You no longer have the luxury of being a “college student.”

“What do you do?” “Oh, I’m in college.” Answering this question when you’re 22 is so easy, and makes you sound intelligent.

Your future is filled with anticipated success. You have nothing but positive thoughts and motivation to accomplish your dreams.

A year later, you've encountered more disappointments than you could have imagined.

You've graduated, so for the first time in your entire life, you are no longer allowed to call yourself a student.

Unless you’re super lucky or have some crazy connections, you've probably joined the rest of the recent college graduates in being unemployed.

When someone asks you what you do, your answer is more like this: “… I actually just graduated a few months ago, so I’m just looking for a real job now.”

You’ll continue to use this excuse for the next few months, too. The future isn’t as easy as you thought, and definitely doesn't have the same ring to it.

You've come to terms with having to move out of your parent's house.

When you’re 22, your parents hint about you moving out. You chuckle a bit to yourself, “I’m only 22!”

You’re so young, you still have forever until you actually even need to think about getting a place of your own.

And then, you turn 23 and the need to be independent is as apparent to you as it is to your parents.

You've either moved out already, or are in the process of moving out.

Twenty-three is the age to spread those wings, maybe move to a new city and sleep on the worst mattress in the entire world while barely making rent.

It’s no longer acceptable to be in the club every other night.

Being 22 is basically an extension to 21. You’re still kind of new to the whole legally drinking thing, except you've lost the annoying “21” act (hopefully), and now you kind of just go out to go out.

It’s still okay at 22 because like I said, you really were just 21. But if you’re 23 and routinely poppin’ bottles and spending all of your money on alcohol, it’s probably time you stop.

I mean really, please stop. It makes you look immature and irresponsible.
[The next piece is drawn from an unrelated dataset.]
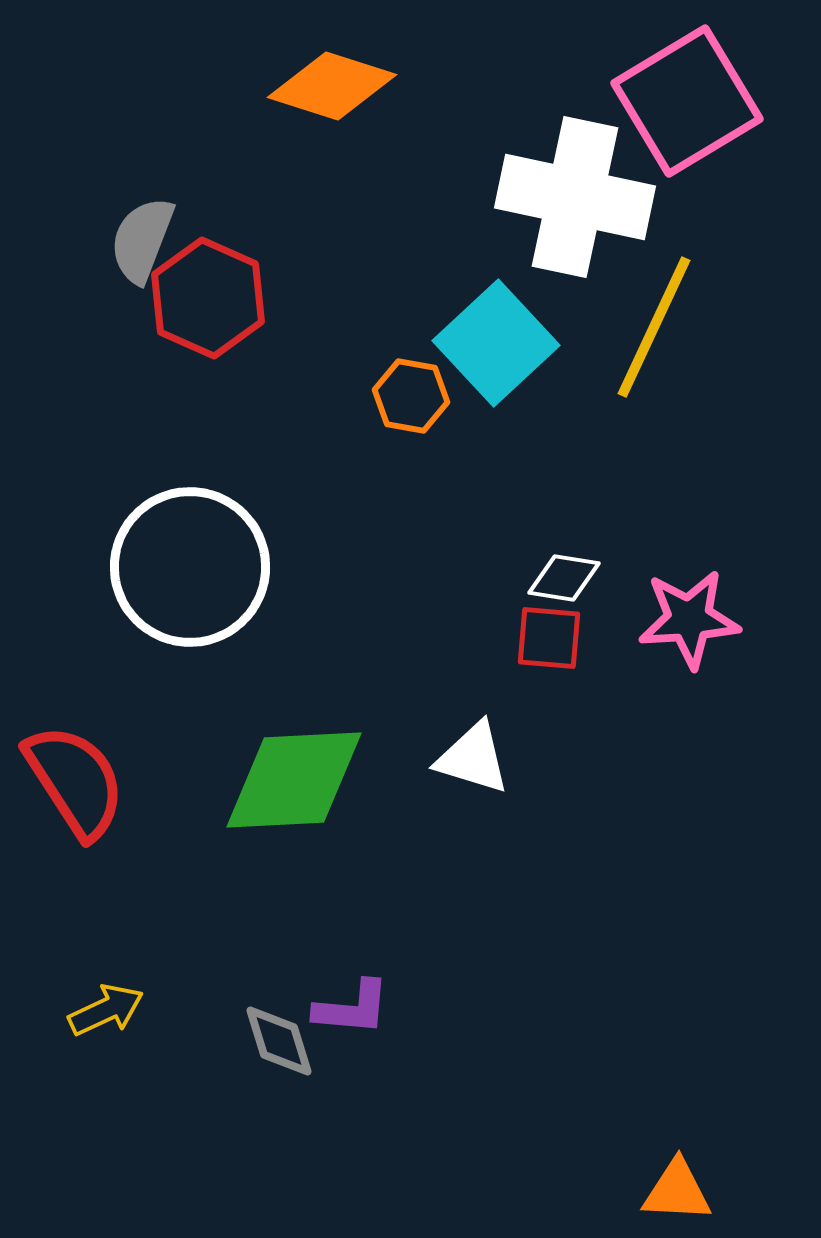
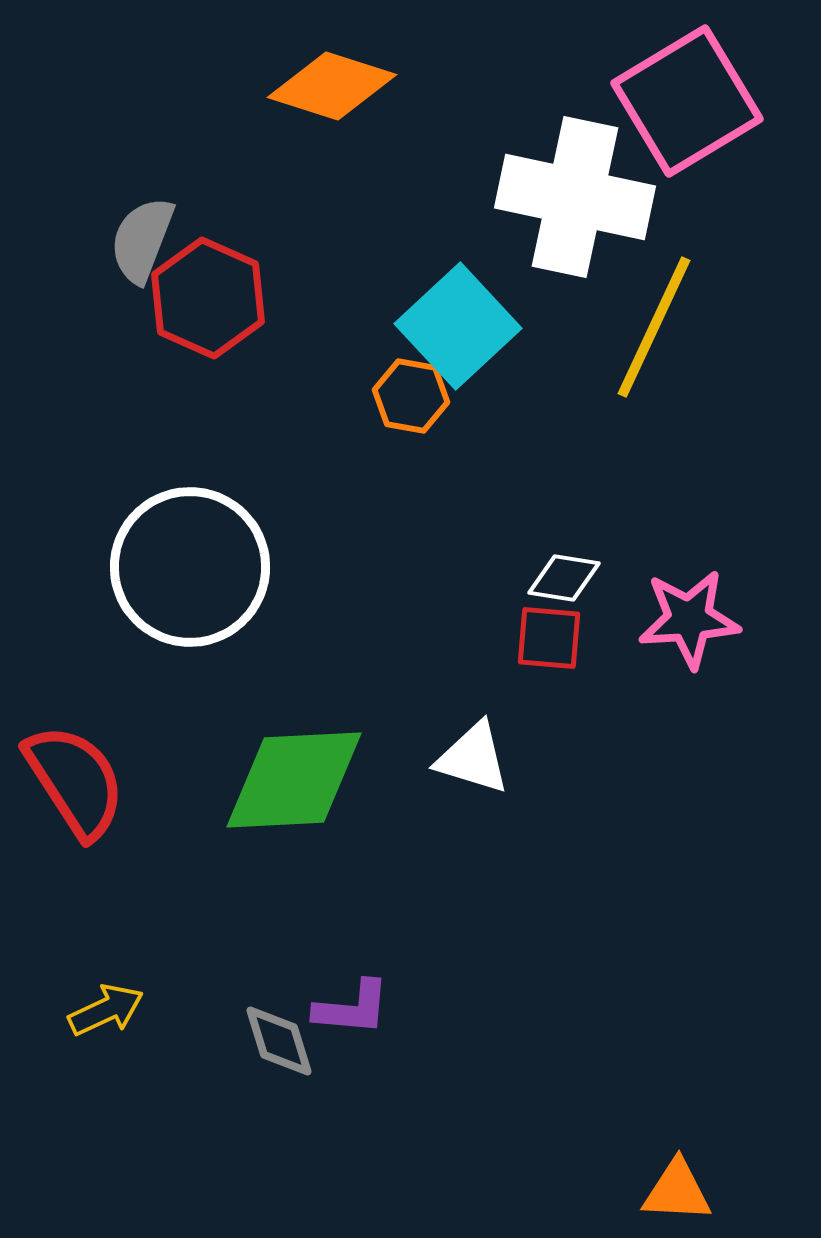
cyan square: moved 38 px left, 17 px up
It’s time to limit the clubbing to once or twice a week, at least.

You now truly understand the value of a dollar…. As well as how much debt you’re really in.
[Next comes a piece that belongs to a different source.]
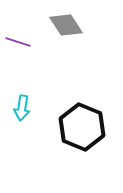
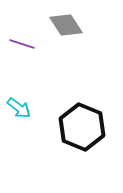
purple line: moved 4 px right, 2 px down
cyan arrow: moved 3 px left; rotated 60 degrees counterclockwise
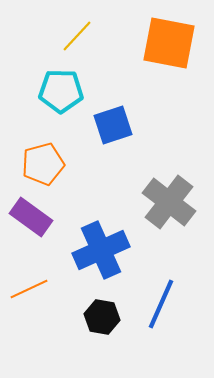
When you’re 22, constantly swiping your card is second nature. Spending $150 at Marshall’s only gives you anxiety for a split second.

It’s like a game of, "How much debt can I actually get myself in?"

Does it really matter when you’re dead anyway? You only live once, right? Buy the shoes.

A year later, when you’re turning 23, you have round-the-clock anxiety because of the mess your 22-year-old self got you in.

Paying off your cards and adding money to your savings account becomes more appealing than buying that new pair of heels you love. Being more responsible just comes with the age, I guess.

Social media becomes less social, and less relevant.

Twenty-two is literally all about having fun and showing the world just how much of it you’re having.

It’s the socially acceptable form of bragging. Post as many pictures of you laughing and drinking that you can.

The more likes you get, the cooler you are, obviously. Social media is your life. But, when you turn 23, it all fades away.

You realize that you don’t give a sh*t about more than half of your “friends” and you really don’t care if they know about your life.

You still post stuff, but you aren't constantly checking in to see how many people favorited it.

You decided to delete all of the irrelevant people: the “popular” kids you went to high school with, who actually aren't doing crap with their lives, the random college classmates you had to work on group projects with and the old coworkers that you never really liked.

It’s time to face that 23 is basically your transition period from your early 20s (aka “party time”) to your mid-20s (aka “get your sh*t together time”).

Soon enough, you'll be five years away from your 30s (aka “you better have your own goddamn job, car, house and some type of relationship time”).

But, if you think turning 23 is bad, just wait until you turn 24.